A joint venture has been set up by ATAI Life Sciences and DemeRX to develop a one and done treatment that will work to give people suffering from addiction a neurochemical reset of sorts using a drug derived from a Western African plant. 

The $22 million investment from ATAI will develop the drug ibogaine which is derived from the iboga plant that has previously been sold as a stimulant and antidepressant in France, as well as being studied in other countries as a possible treatment for addiction. One of those studies included a large on led by DemeRx CEO Deborah Mash, Ph.D; now DemeRx and ATAI are hoping to get regulatory approval to start a clinical trial so they can bring the drug candidate into phase 2 trials in order to further investigate and prove its benefits in a more controlled clinical setting. 

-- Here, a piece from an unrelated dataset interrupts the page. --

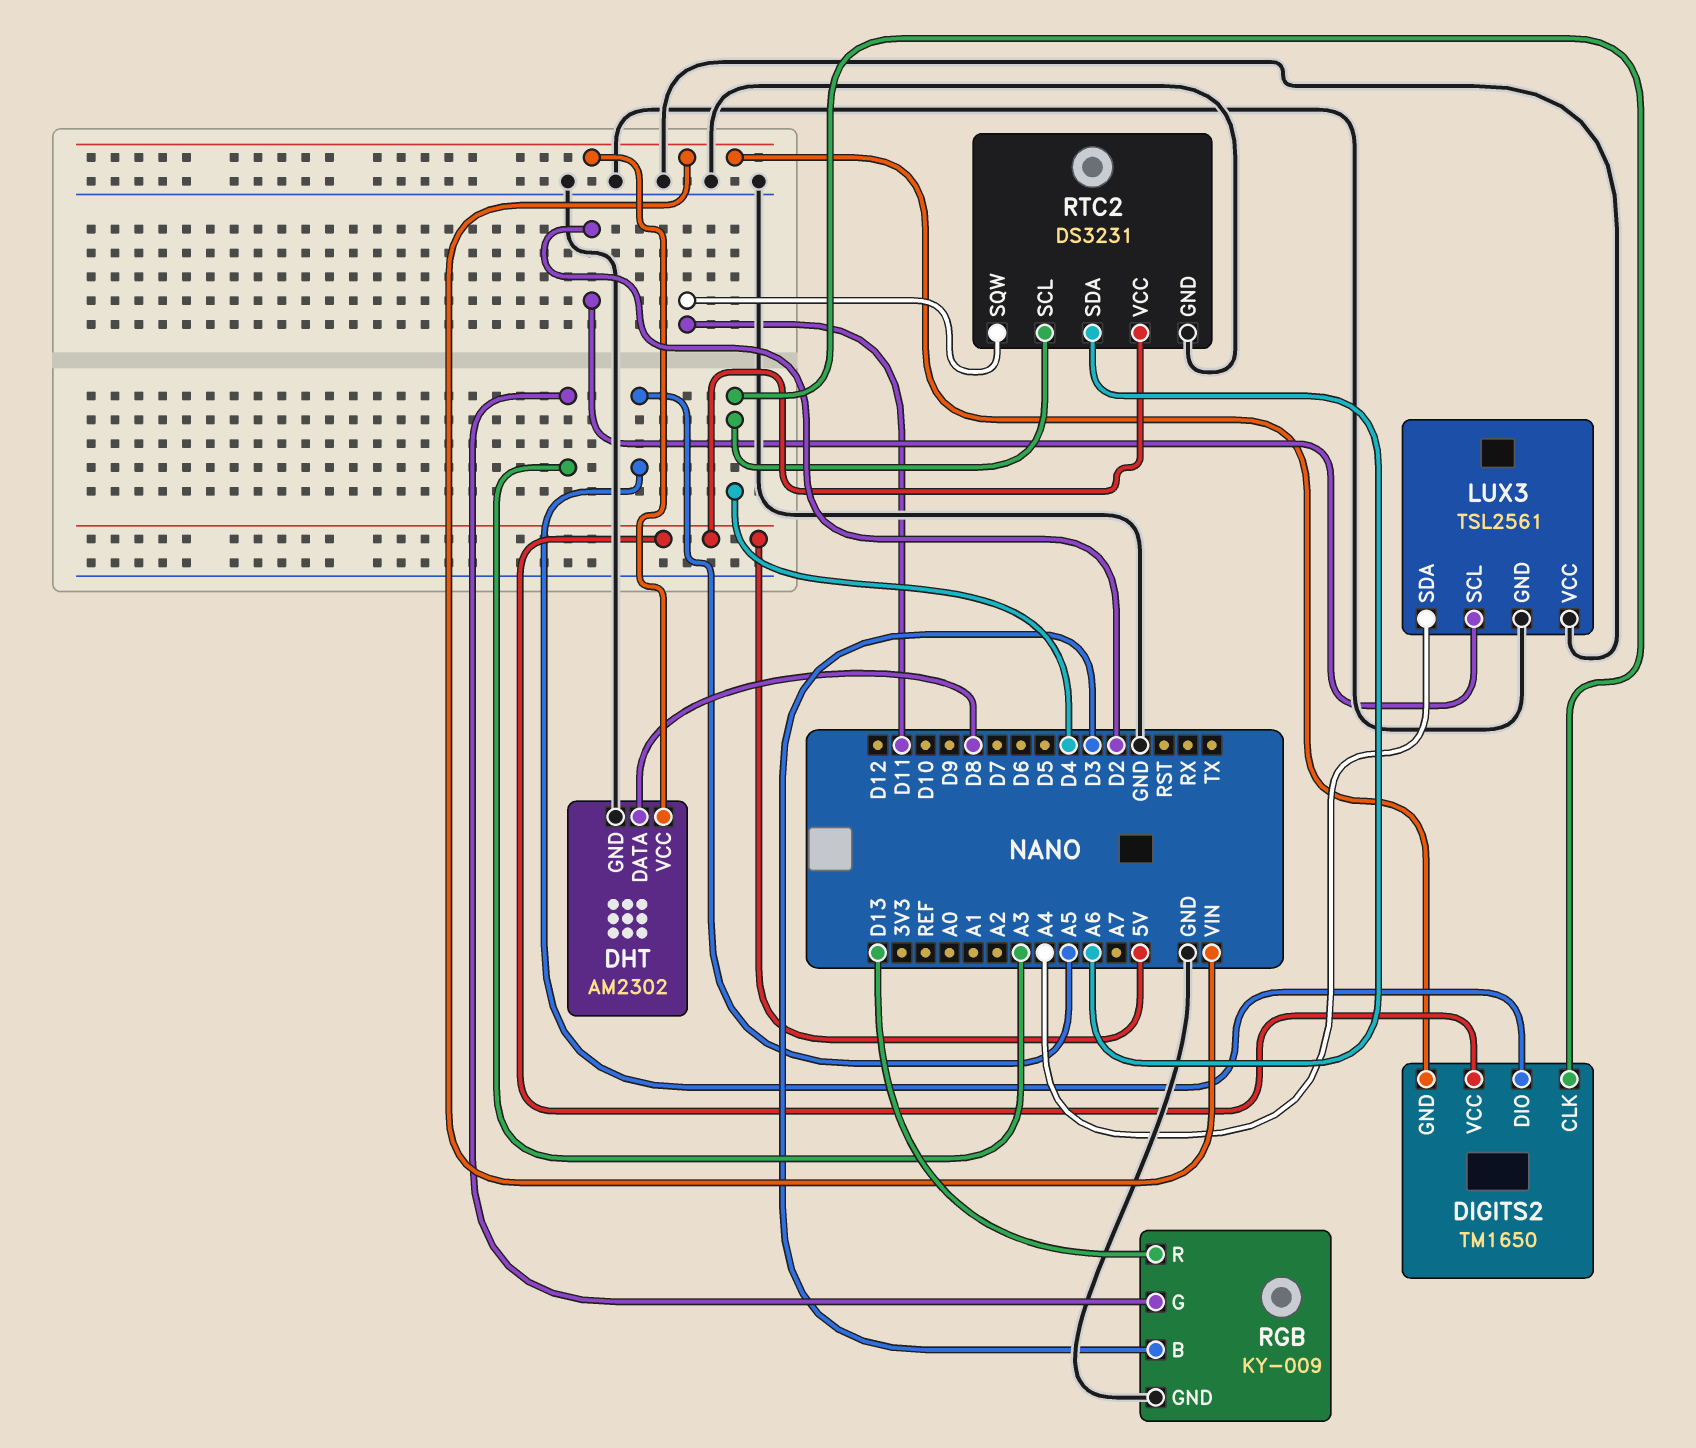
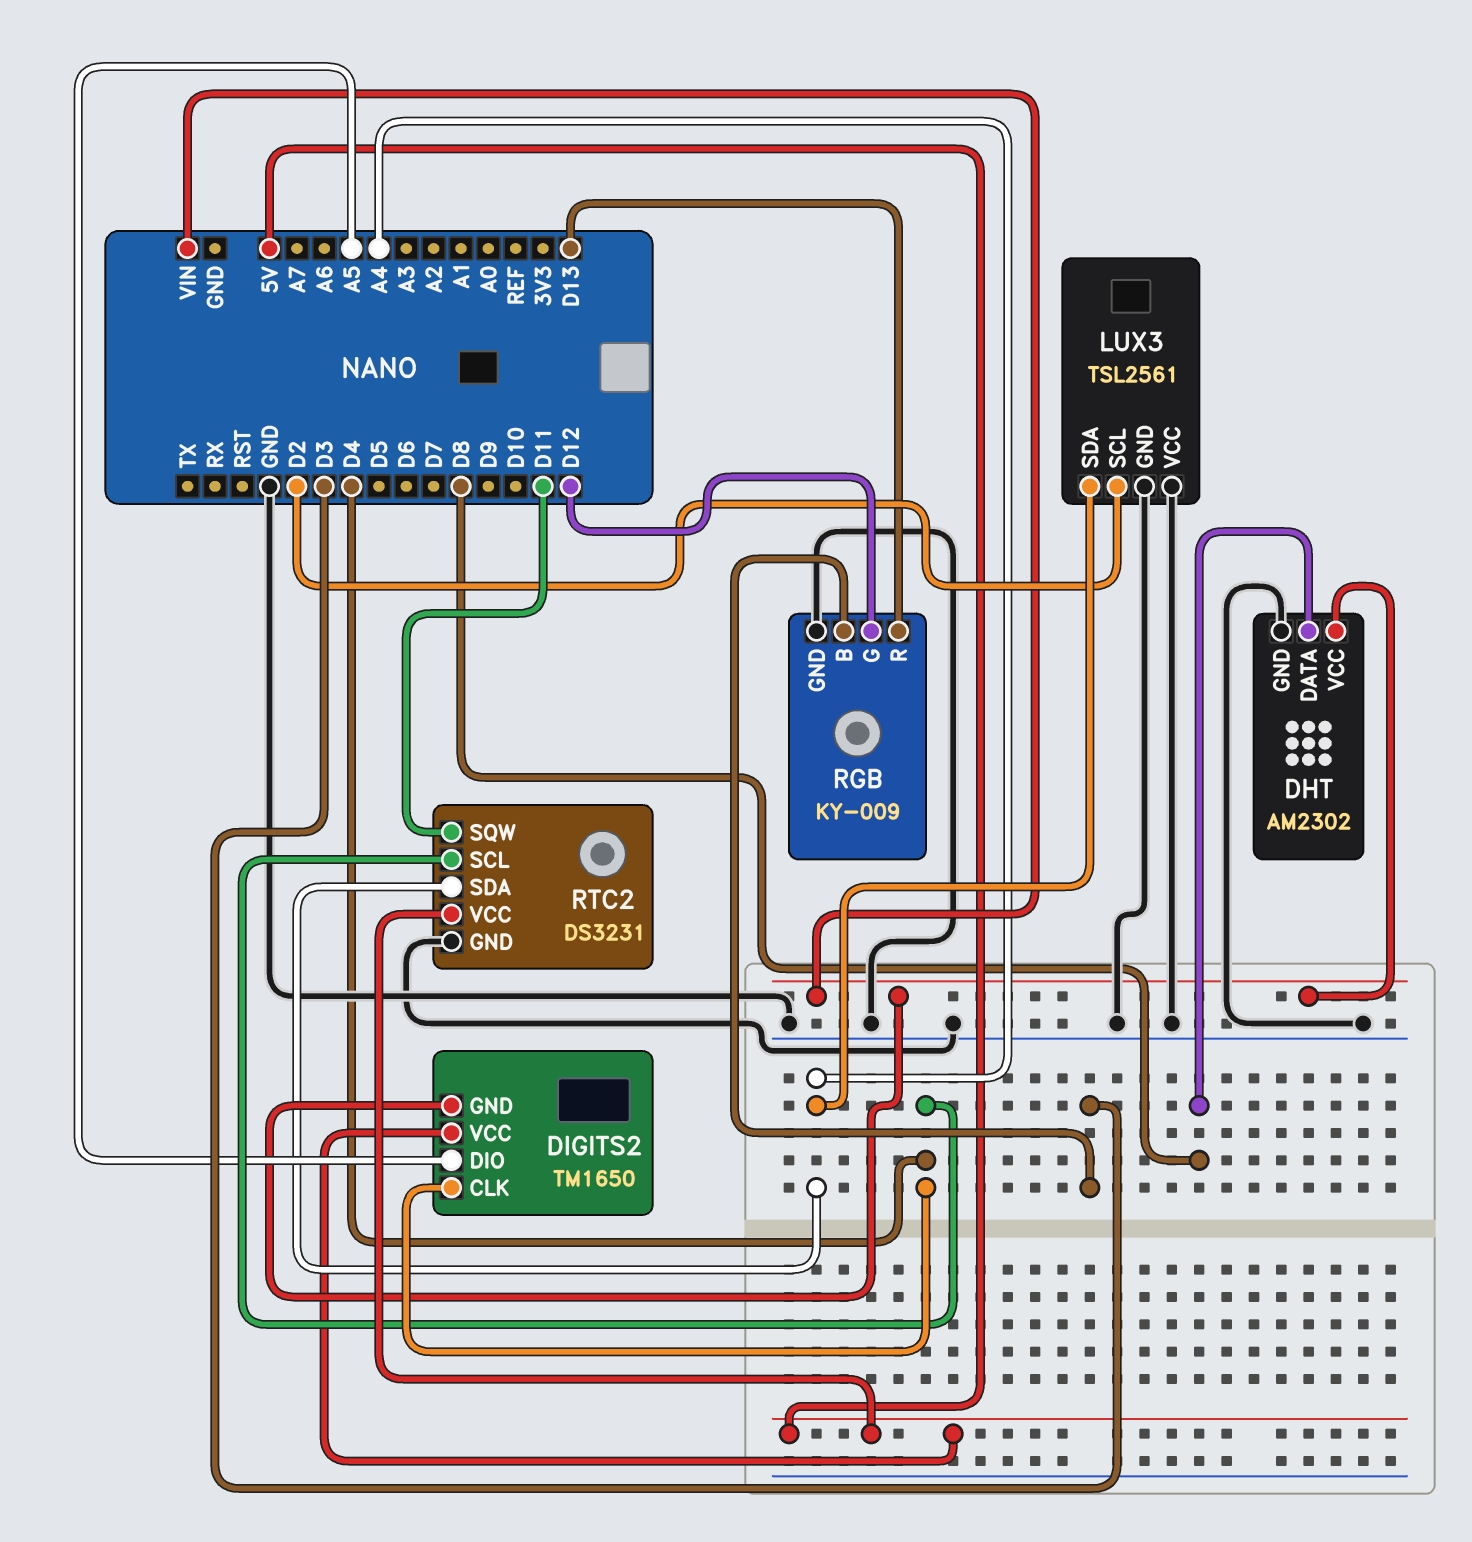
RGB pin G: A3 -> D12
RTC2 pin SDA: A6 -> A4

“We want to move quickly to an efficacy study so we can demonstrate what hundreds and hundreds of patients already know,” Mash said. While not a cure, this would be “powerful first step on the road to recovery.” 

Mash traveled to Amsterdam to see what the drug could do firsthand, “It was an absolutely gentle detox with no withdrawals. I saw immediately the efficacy of this treatment, that a single dose was able to get people through withdrawal, to have this kind of ‘aha’ moment about their self-destructive behavior. To gain insights on what was driving them and what got them into this addiction habit to begin with,” she said. 

Mash then conducted an open label study to investigate the drug in 102 participants who were dependent on opioids and 89 who were dependent on cocaine. 1 low oral dose of ibogaine was found to be enough to reduce opioid withdrawal scores only 36 hours after treatment, and was also enough to tamp down the severity of cravings as well as depression in both groups. 

According to the researchers ibogaine affects multiple neurotransmitter systems, with the exact mechanisms being unclear, but it does promote a dreamlike state in patients that plays a role in interrupting addiction. It is believed that this is a neurochemical reset that provides patients a window during which they will have no cravings or desire to use opioids, thus having an improved chance at successful recovery. 

“It makes more patients treatment ready, so they will be ready to succeed with whatever therapy they choose—rehabilitative therapy, inpatient, outpatient, case management, 12-step groups, or going on methadone,” Mash said. 

The substantial investment from ATAI should be enough to push ibogaine through critical milestones including a double blind placebo controlled randomized study and investigations to understand what dosing will be. The joint venture will also be developing a treatment protocol that will include screening guidelines as the drug has been linked to heart side effects and may not be appropriate for those with cardiovascular conditions.